- **Work to complete**:
Could you give the lines between the one holding "After each view, print" and the one holding "0.087583, 0.718709, 0.377973]]", inclusive, again with "view" replaced by "image" and everything else unchanged, leaving the pictures out?

- **Given records**:
··········
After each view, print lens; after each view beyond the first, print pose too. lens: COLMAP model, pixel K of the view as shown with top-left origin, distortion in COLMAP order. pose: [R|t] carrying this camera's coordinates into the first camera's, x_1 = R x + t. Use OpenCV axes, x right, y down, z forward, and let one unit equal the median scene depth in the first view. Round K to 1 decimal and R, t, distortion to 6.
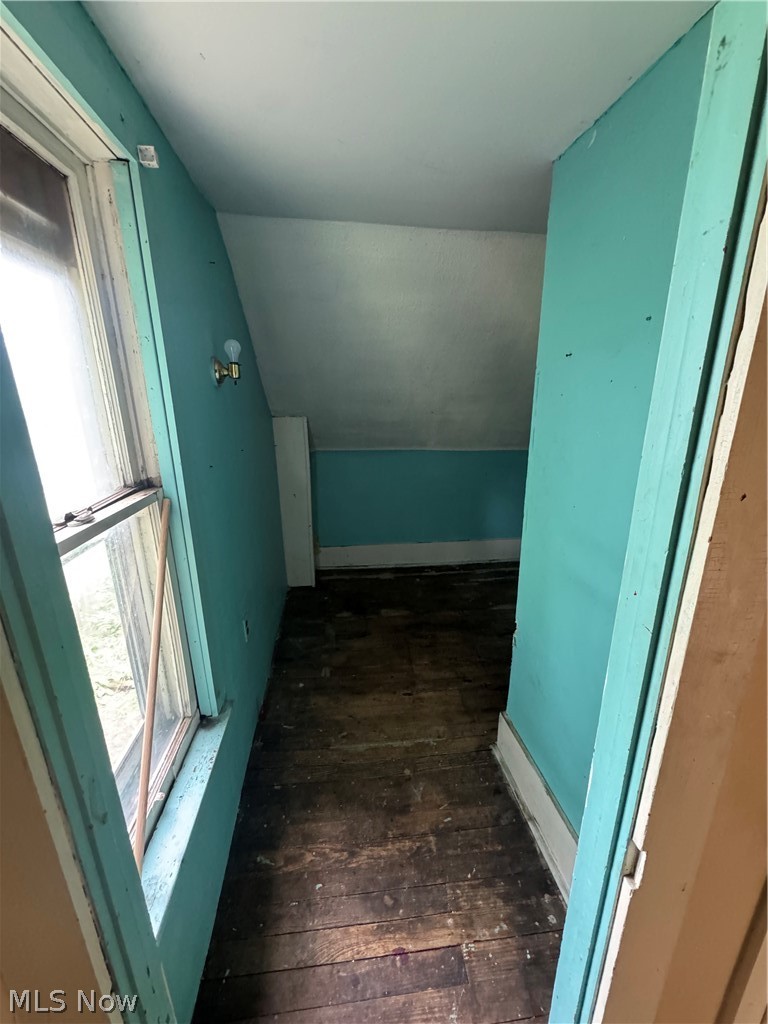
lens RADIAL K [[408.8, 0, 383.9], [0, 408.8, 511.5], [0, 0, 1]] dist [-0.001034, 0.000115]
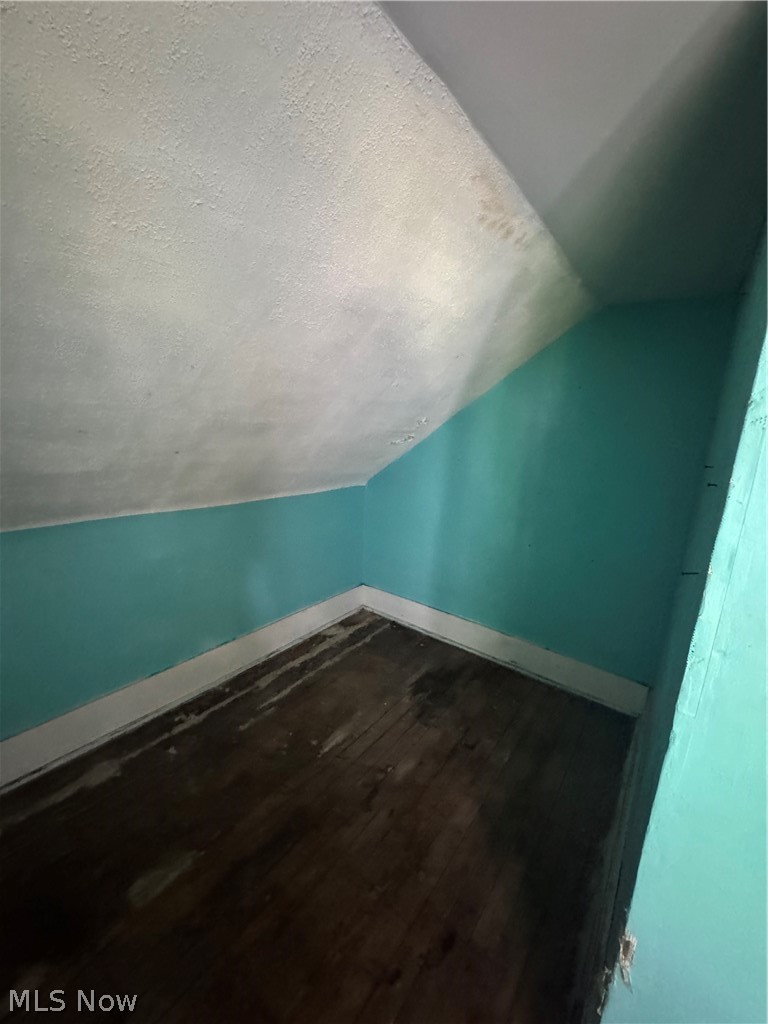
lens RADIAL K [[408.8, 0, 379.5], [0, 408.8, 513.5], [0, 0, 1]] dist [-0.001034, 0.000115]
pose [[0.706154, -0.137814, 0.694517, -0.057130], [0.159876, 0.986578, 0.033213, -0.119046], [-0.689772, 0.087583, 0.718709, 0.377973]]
··········
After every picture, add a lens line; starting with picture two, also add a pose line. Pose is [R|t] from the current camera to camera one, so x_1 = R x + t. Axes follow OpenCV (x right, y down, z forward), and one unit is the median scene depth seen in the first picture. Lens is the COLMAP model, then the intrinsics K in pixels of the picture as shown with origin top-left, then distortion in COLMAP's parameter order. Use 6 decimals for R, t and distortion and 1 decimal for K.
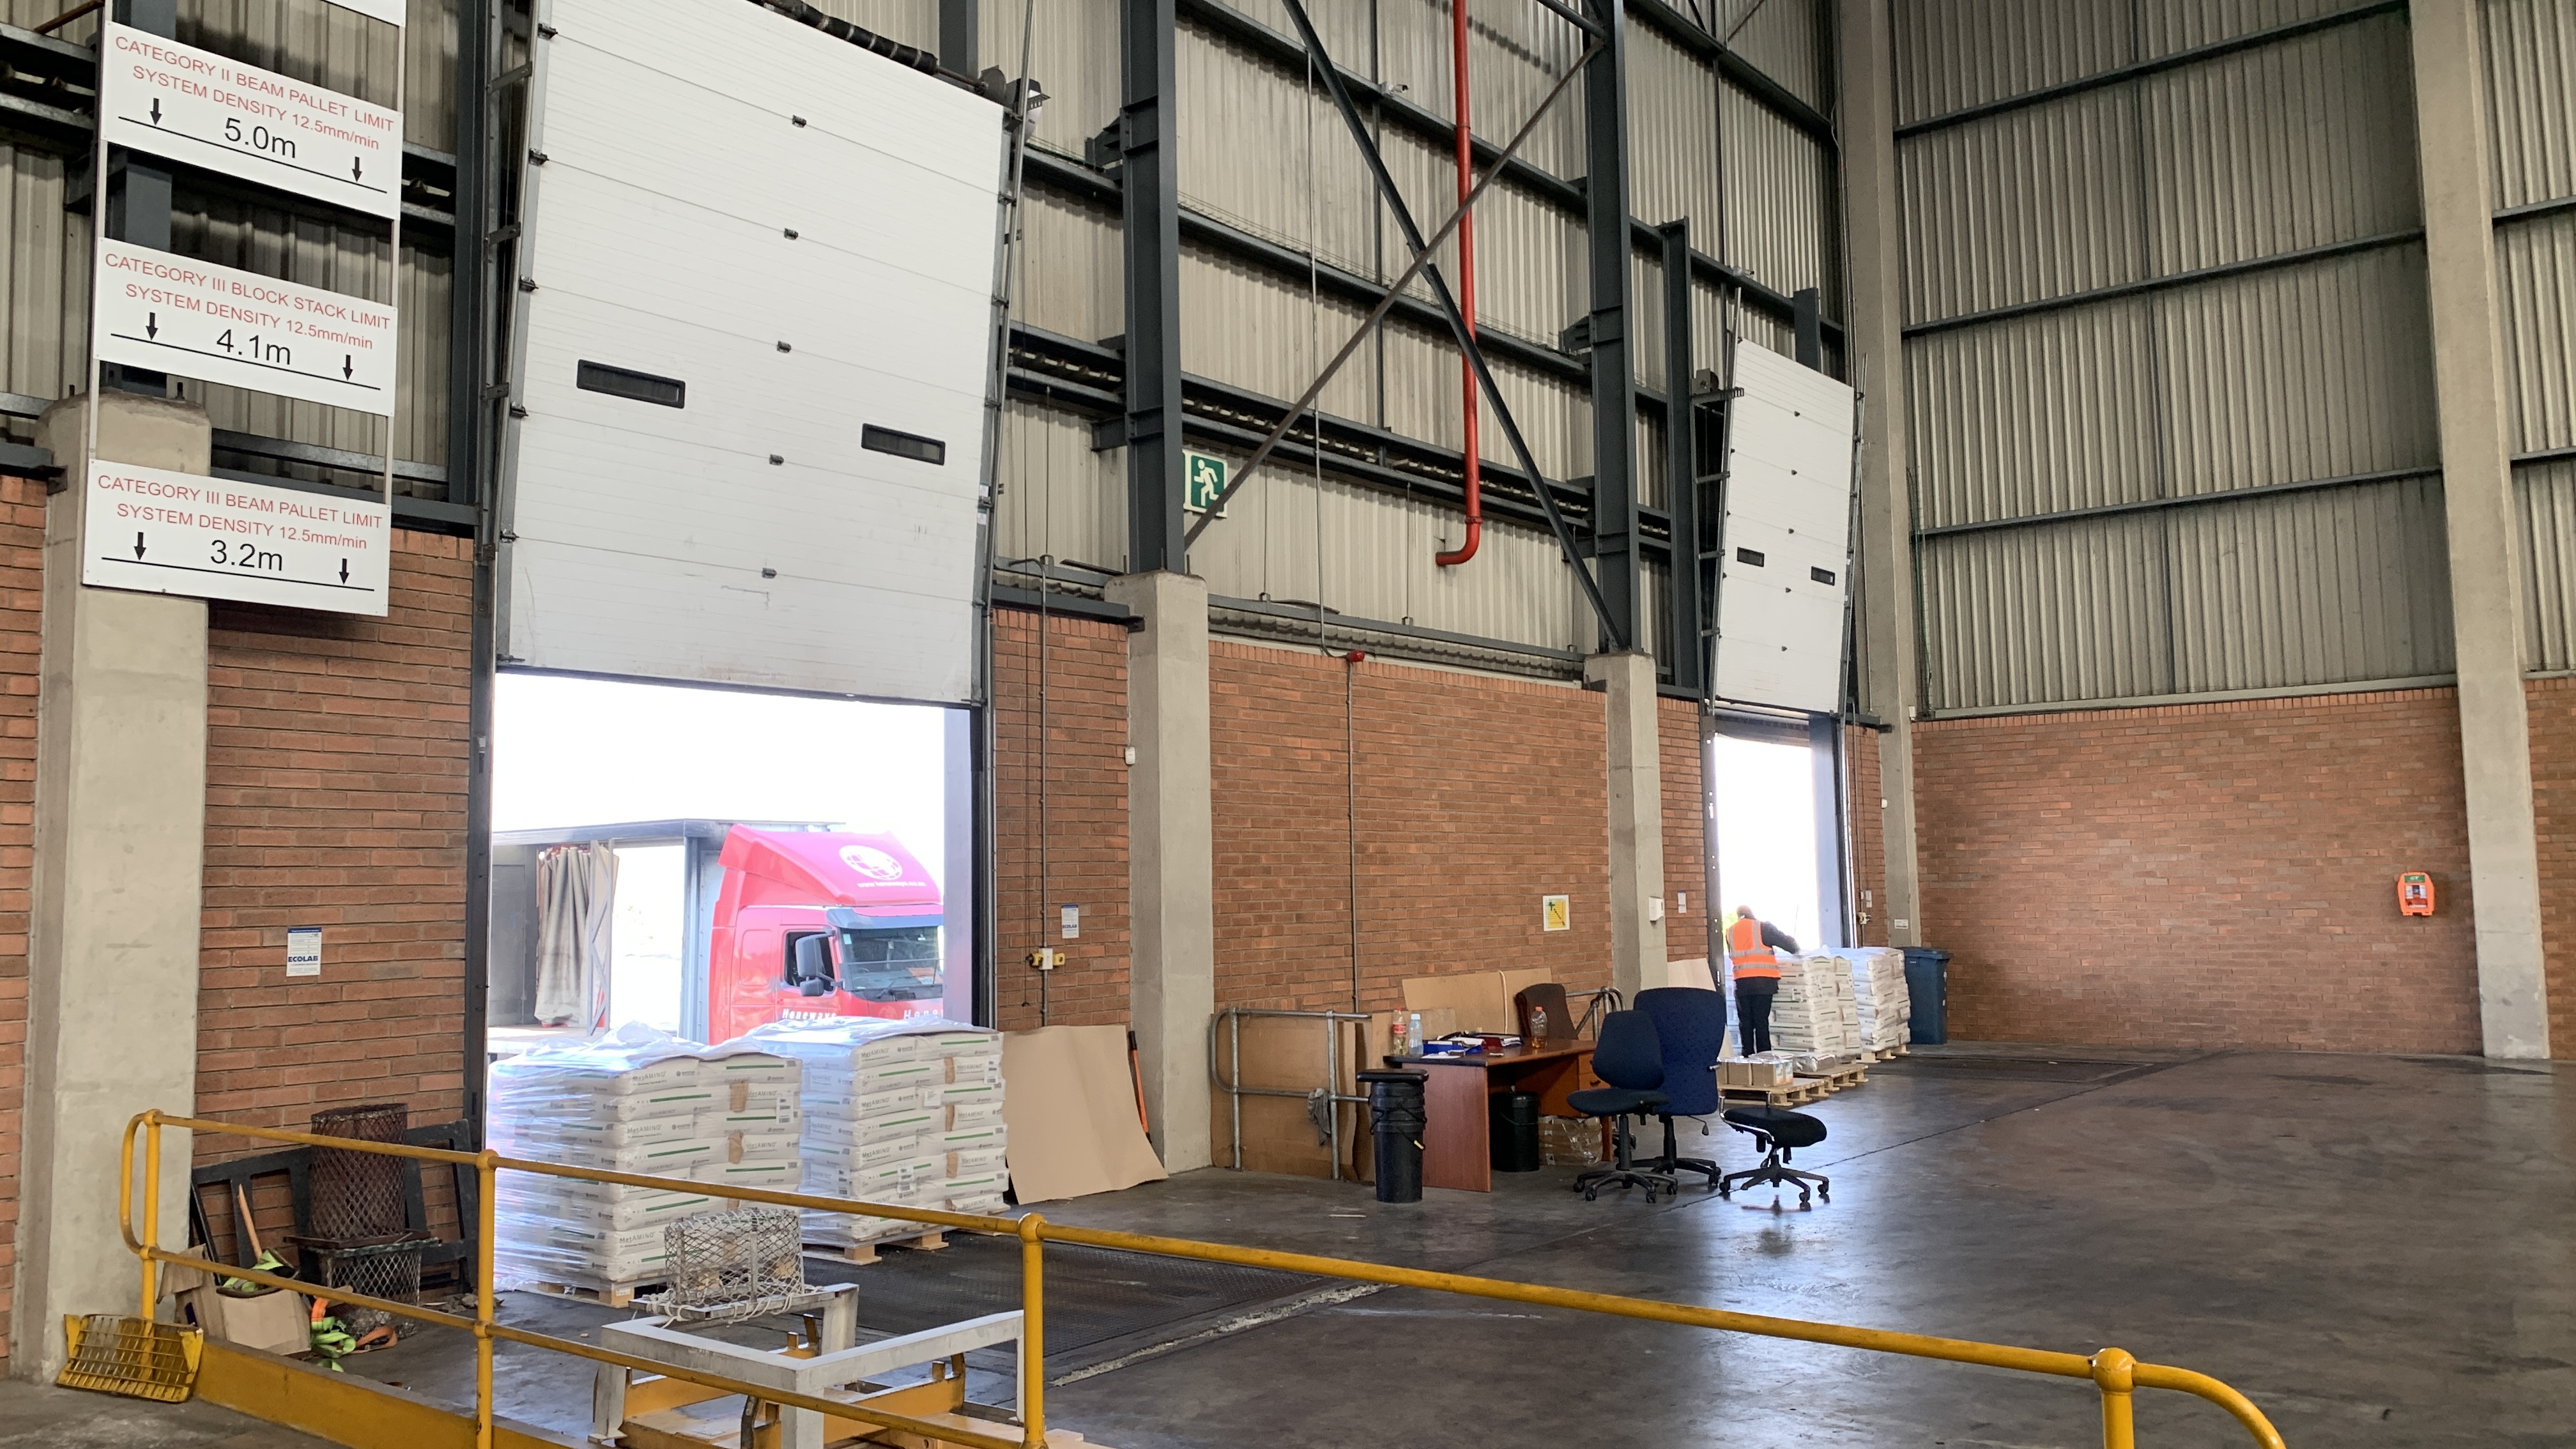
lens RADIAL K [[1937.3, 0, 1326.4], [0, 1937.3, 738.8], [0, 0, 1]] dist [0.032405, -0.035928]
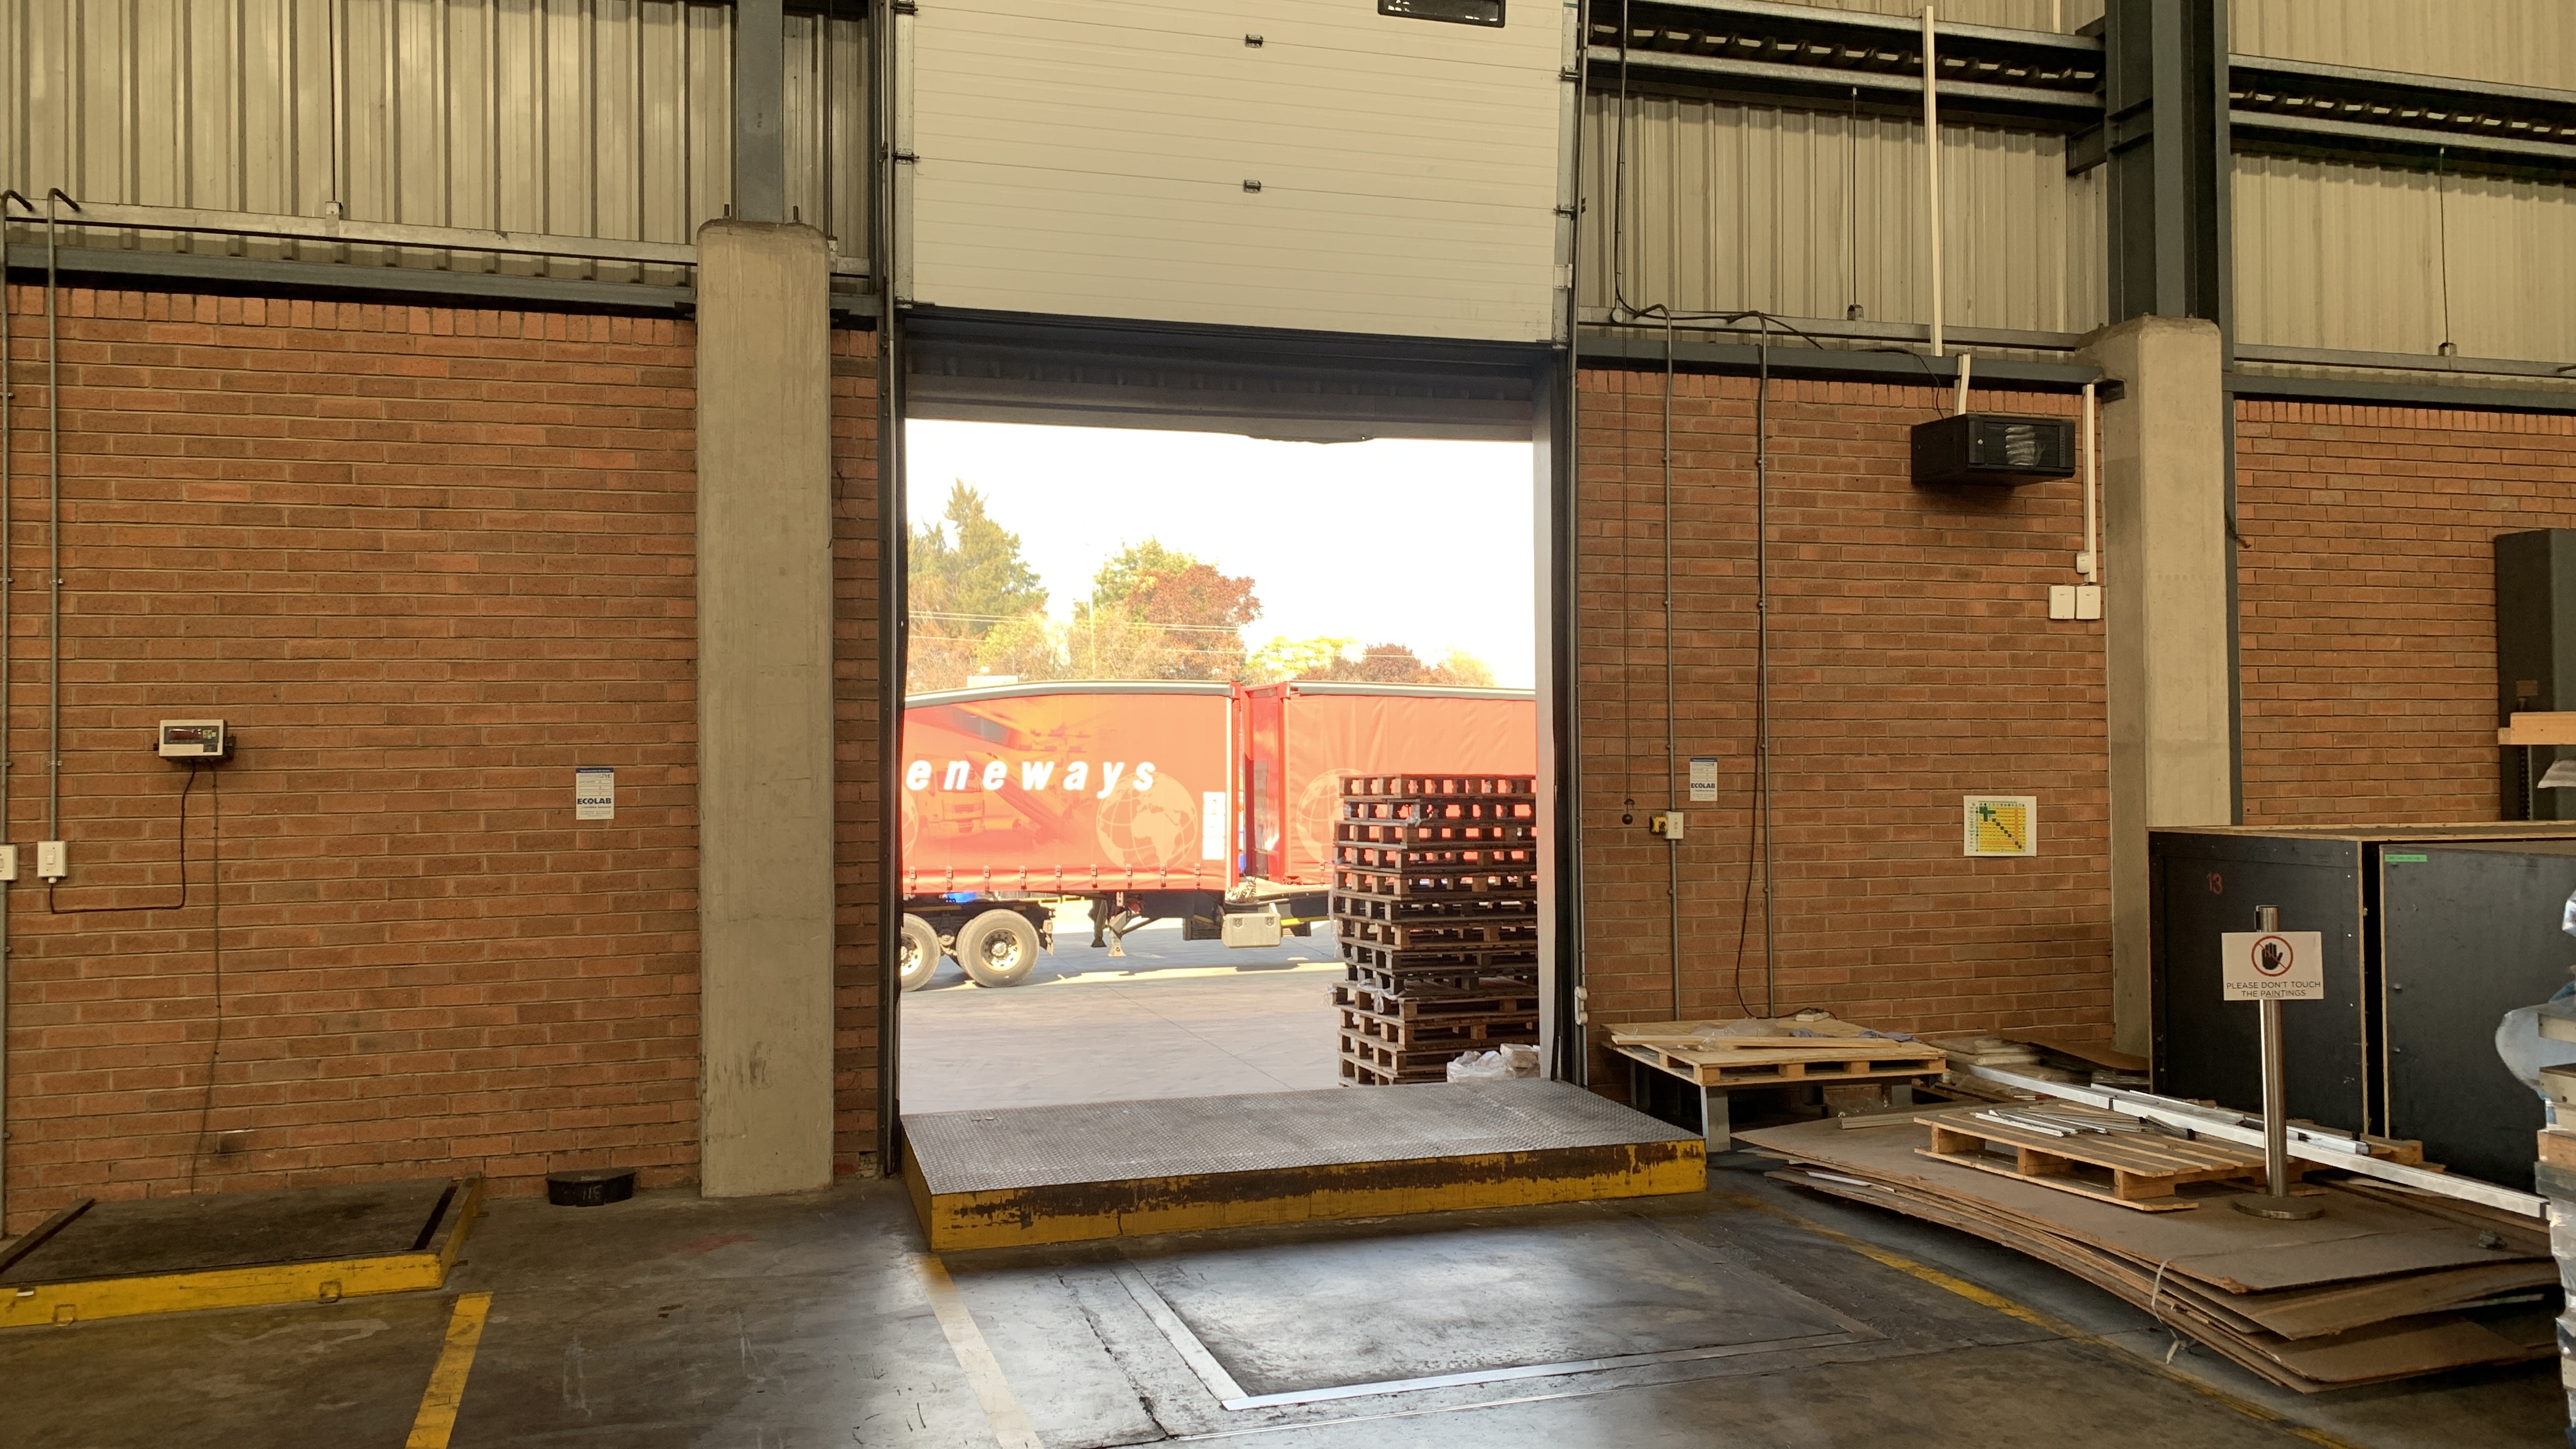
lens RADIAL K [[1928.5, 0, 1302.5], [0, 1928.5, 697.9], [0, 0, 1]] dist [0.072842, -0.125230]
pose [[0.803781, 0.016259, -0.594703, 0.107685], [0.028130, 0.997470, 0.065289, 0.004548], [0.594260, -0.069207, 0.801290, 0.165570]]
··········
- **Solution for this exercise**:
After each image, print lens; after each image beyond the first, print pose too. lens: COLMAP model, pixel K of the image as shown with top-left origin, distortion in COLMAP order. pose: [R|t] carrying this camera's coordinates into the first camera's, x_1 = R x + t. Use OpenCV axes, x right, y down, z forward, and let one unit equal the median scene depth in the first image. Round K to 1 decimal and R, t, distortion to 6.
lens RADIAL K [[408.8, 0, 383.9], [0, 408.8, 511.5], [0, 0, 1]] dist [-0.001034, 0.000115]
lens RADIAL K [[408.8, 0, 379.5], [0, 408.8, 513.5], [0, 0, 1]] dist [-0.001034, 0.000115]
pose [[0.706154, -0.137814, 0.694517, -0.057130], [0.159876, 0.986578, 0.033213, -0.119046], [-0.689772, 0.087583, 0.718709, 0.377973]]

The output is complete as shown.